My personal motto for January 2014 is superwoman take off that cloak! I have said it before in this column and I am saying it again.

The truth is that while the legal world can be incredibly demanding, we are often our own worst taskmasters.

For those of you who are cursed like me with an inner nag who measures you against exacting standards here are my simple step by step instructions for embracing your humanity and letting go of your super hero aspirations:

Don’t believe everything you think. Certainly don’t believe your inner nag. Don’t go along with his/her enormous expectations particularly around the holiday time. Question those expectations and dial them back. Save the Grade A performance only those people or activities that truly call for it. Pay attention to your inner task master and keep him/her in check.

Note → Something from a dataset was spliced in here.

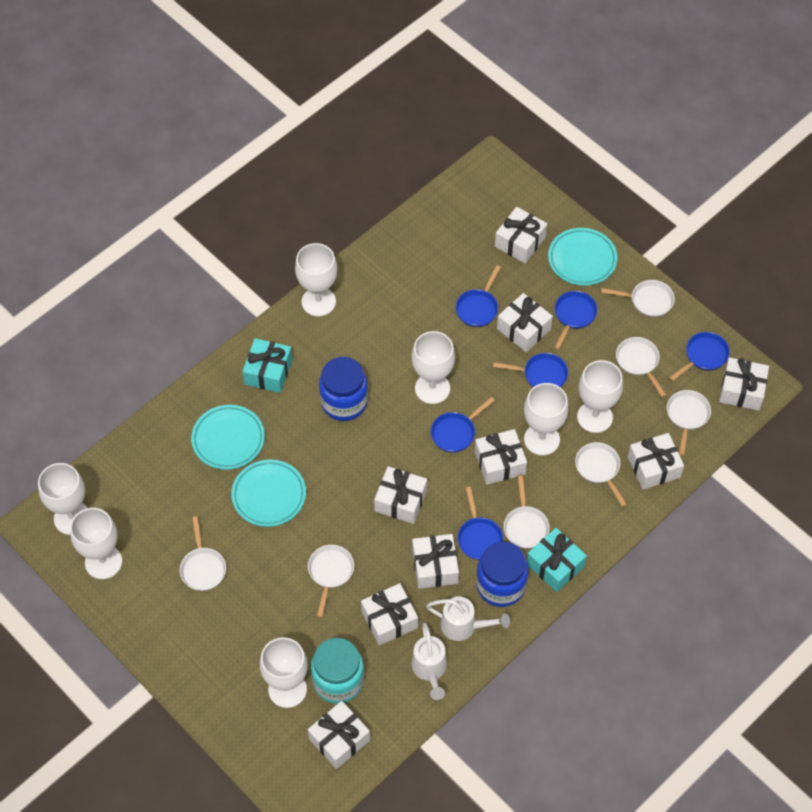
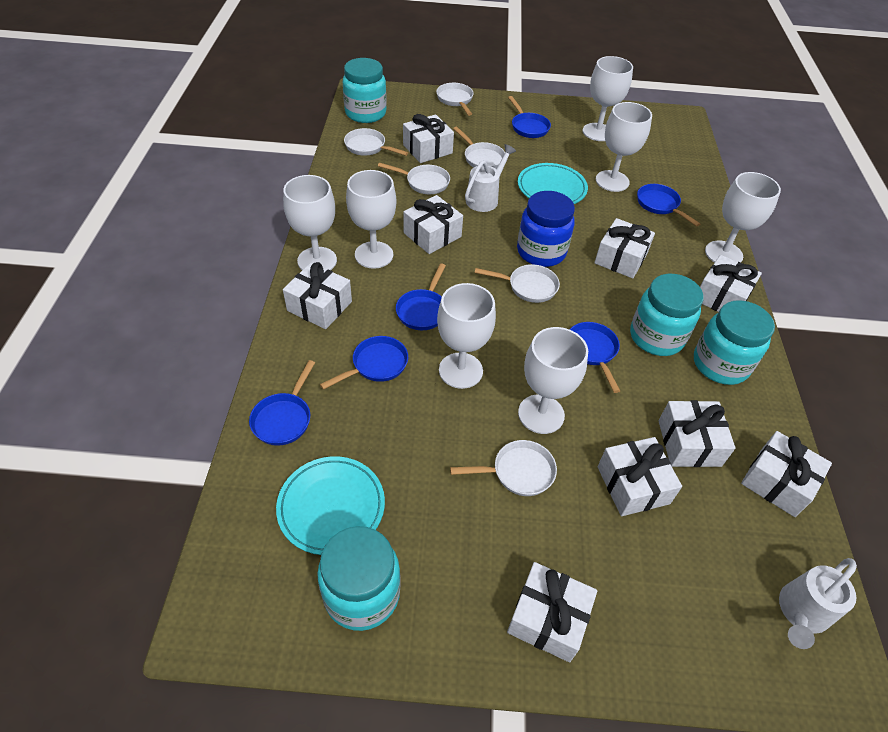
blue jar: [319,357,368,421] [476,542,528,607] = 2 -> [517,191,575,267] = 1
turquoise gift: [242,338,292,393] [527,528,587,592] = 2 -> none = 0
turquoise jar: [311,638,364,704] = 1 -> [317,526,401,631] [343,58,387,123] [630,274,704,356] [694,300,775,385] = 4
turquoise plate: [191,405,265,470] [231,460,306,527] [548,228,617,286] = 3 -> [276,456,385,555] [518,163,588,204] = 2
white pan: [180,516,226,591] [308,545,354,618] [504,475,550,549] [575,442,627,507] [601,280,675,317] [616,337,666,397] [667,390,711,456] = 7 -> [344,128,408,156] [378,162,450,194] [436,83,474,116] [450,440,557,496] [453,127,505,169] [475,264,560,303] = 6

Prioritize self-care. Start with paying attention to how you physically feel. Pause during the day to sink your awareness into your body and monitor who you are feeling. Do you need to take a break? Stretch a little? Break the habit of working nights and rest and recuperate instead.

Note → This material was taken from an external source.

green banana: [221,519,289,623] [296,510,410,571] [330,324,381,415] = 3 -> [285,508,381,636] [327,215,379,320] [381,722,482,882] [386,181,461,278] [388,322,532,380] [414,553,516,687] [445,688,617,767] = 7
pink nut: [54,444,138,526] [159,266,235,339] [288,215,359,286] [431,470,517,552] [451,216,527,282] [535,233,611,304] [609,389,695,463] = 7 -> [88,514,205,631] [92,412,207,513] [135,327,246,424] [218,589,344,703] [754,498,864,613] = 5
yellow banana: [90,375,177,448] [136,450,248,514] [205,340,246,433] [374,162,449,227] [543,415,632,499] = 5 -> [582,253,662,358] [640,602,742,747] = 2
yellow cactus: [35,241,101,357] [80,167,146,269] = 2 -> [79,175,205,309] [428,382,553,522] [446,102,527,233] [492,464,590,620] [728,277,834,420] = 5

Give yourself a regular dose of quiet time – free of the distractions of television, internet, and connectivity. Try sitting quietly and watching the fire burn in the fireplace. Too boring for you? Go for a walk. Hate walking? Visit the art gallery. Contemplate a poem. If artsy fartsy stuff makes you want to run in the opposite direction then great, go for a run. Or if nothing else appeals try twisting yourself into a pretzel at yoga class.

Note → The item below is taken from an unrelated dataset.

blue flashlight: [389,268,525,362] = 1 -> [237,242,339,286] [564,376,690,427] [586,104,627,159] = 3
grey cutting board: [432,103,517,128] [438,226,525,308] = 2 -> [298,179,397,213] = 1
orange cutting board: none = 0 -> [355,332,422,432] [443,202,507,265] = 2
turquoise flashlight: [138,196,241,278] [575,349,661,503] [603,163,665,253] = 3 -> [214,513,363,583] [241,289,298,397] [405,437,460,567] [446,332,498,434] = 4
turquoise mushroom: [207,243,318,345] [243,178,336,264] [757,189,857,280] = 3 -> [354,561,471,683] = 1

Seek out fun. Laugh. Be silly. In order to deal with a tough project on my desk this week, I gave the assignment a visual identity. I located a drooling dog photo on the internet to represent the task and sent it around to a colleague. This lightened the tension I feel about the project and gave me a laugh just when I needed it.

I am now recovered. My dog is once again willing to be seen in the dog park with me. My superwoman cape has been put in storage. My hope is that my “long dark tea time of the soul” (thank you Douglas Adams for that) can help light the way forward for another, maybe you.